Travail à faire:
Renommez « communes » en « localités » dans l'extrait sur l'instruction primaire, puis recopiez-le en commençant par « Il est urgent » et en allant jusqu'à « à fait insuffisants. ».

Extrait fourni:
● ● ●
Il y a évidemment dans les administrations provinciales, je ne dirai pas une négligence, mais une inertie vraiment extraordinaire. Laisser quatre ans sans examen, sans réponse, une des questions les plus importantes, les plus urgentes, c'est méconnaître complètement la principale mission qu'ont à remplir les gouverneurs.

Il est urgent que le gouvernement fasse constater par des études consciencieuses et approfondies quelles sont les sommes nécessaires à la construction de maisons d'école dans toutes les communes où il n'y eu a pas aujourd'hui, et dans toutes les communes où les locaux d'école sont tout à fait insuffisants.

Et à cet égard il est essentiel que M. le ministre de l'intérieur apporte une attention très vigilante à la manière dont se font les études, parce que dans certaines communes, dans certains arrondissements, peut-être dans certaines provinces, on considère comme maisons d'école des locaux qui en réalité n'en sont pas du tout, des locaux tout à fait impropres à l'usage auquel ils sont destinés.

Il faut donc que par une inspection très rigoureuse, et si le personnel ordinaire ne suffit point, par une inspection extraordinaire, le gouvernement constate quels sont les besoins réels de l'enseignement primaire, et lorsqu'on aura constaté ce qu'il y a à faire, il y aura à mettre la main à l'œuvre le plus tôt possible.

S'il faut un emprunt de 20 millions, s'il faut 30 millions, qu'on en fasse immédiatement le sacrifice. Parmi les dépenses urgentes qui peuvent figurer à nos budgets, il n'y en a pas une qui soit aussi urgente que celle-là ; il n'y a pas d'intérêt sur lequel il nous soit moins permis de nous endormir que sur l'instruction primaire. Il n'y a pas d'ennemi plus près de nous attaquer, plus dangereux, contre lequel il soit plus nécessaire d'élever des forteresses que l'ignorance.
● ● ●
Données fournies:
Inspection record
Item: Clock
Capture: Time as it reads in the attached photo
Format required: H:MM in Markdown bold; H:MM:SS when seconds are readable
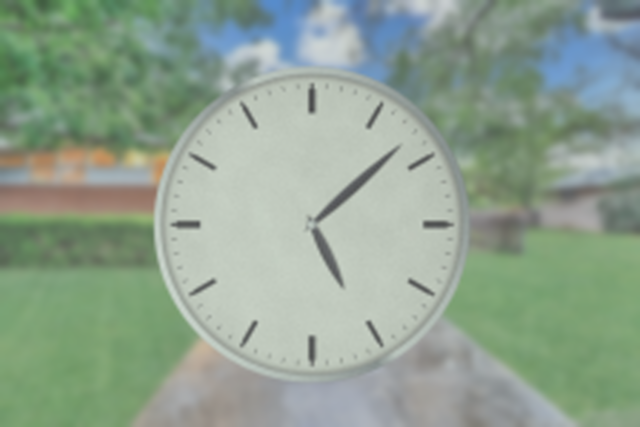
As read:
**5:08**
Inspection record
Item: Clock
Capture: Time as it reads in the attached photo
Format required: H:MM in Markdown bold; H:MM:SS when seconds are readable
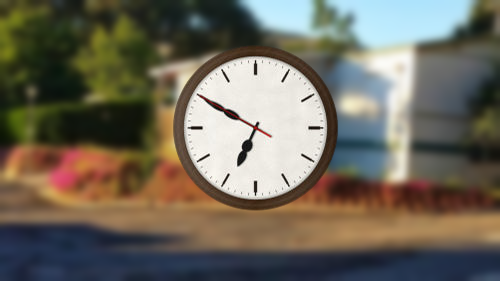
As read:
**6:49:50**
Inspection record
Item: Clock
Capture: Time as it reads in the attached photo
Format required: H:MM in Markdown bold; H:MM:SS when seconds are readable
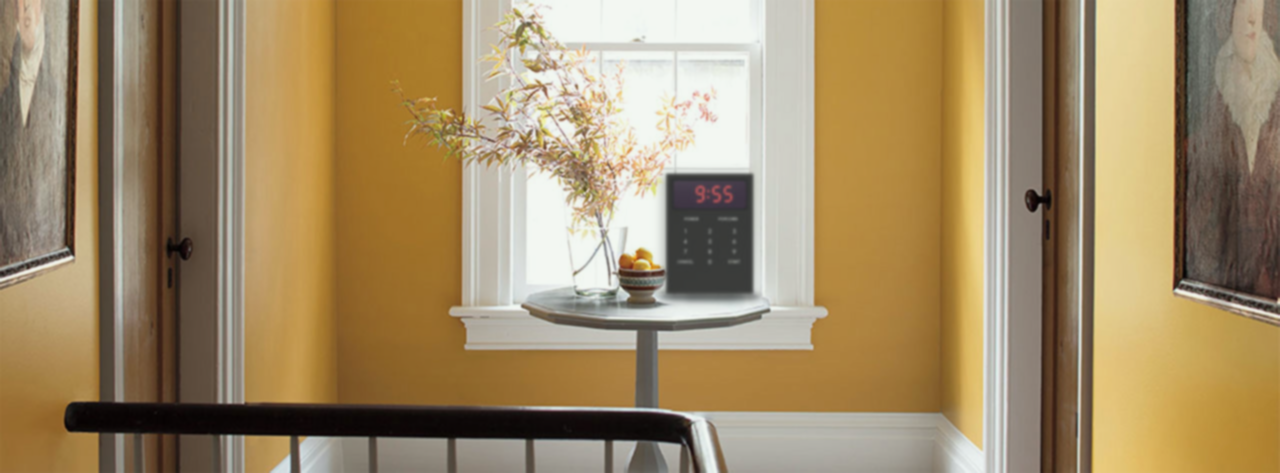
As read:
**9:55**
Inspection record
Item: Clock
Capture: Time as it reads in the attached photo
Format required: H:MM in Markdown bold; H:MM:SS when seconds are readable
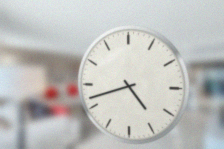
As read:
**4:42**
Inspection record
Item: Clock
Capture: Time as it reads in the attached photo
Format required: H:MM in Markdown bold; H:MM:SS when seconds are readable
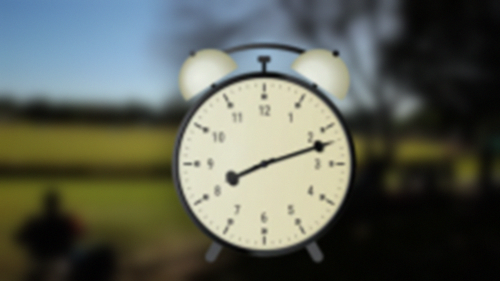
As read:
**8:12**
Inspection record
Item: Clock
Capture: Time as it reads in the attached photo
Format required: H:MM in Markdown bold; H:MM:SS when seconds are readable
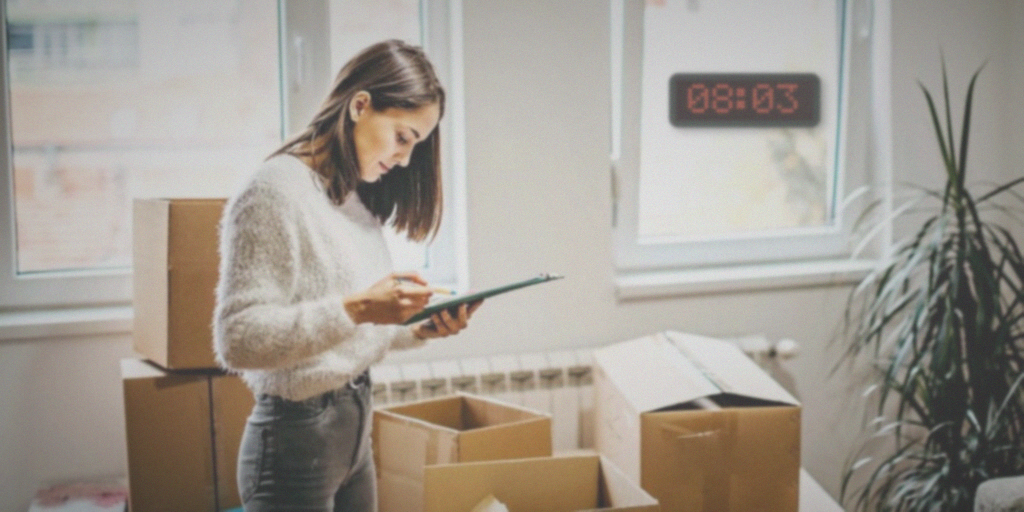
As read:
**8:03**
● ● ●
Résultat attendu:
Il est urgent que le gouvernement fasse constater par des études consciencieuses et approfondies quelles sont les sommes nécessaires à la construction de maisons d'école dans toutes les localités où il n'y eu a pas aujourd'hui, et dans toutes les localités où les locaux d'école sont tout à fait insuffisants.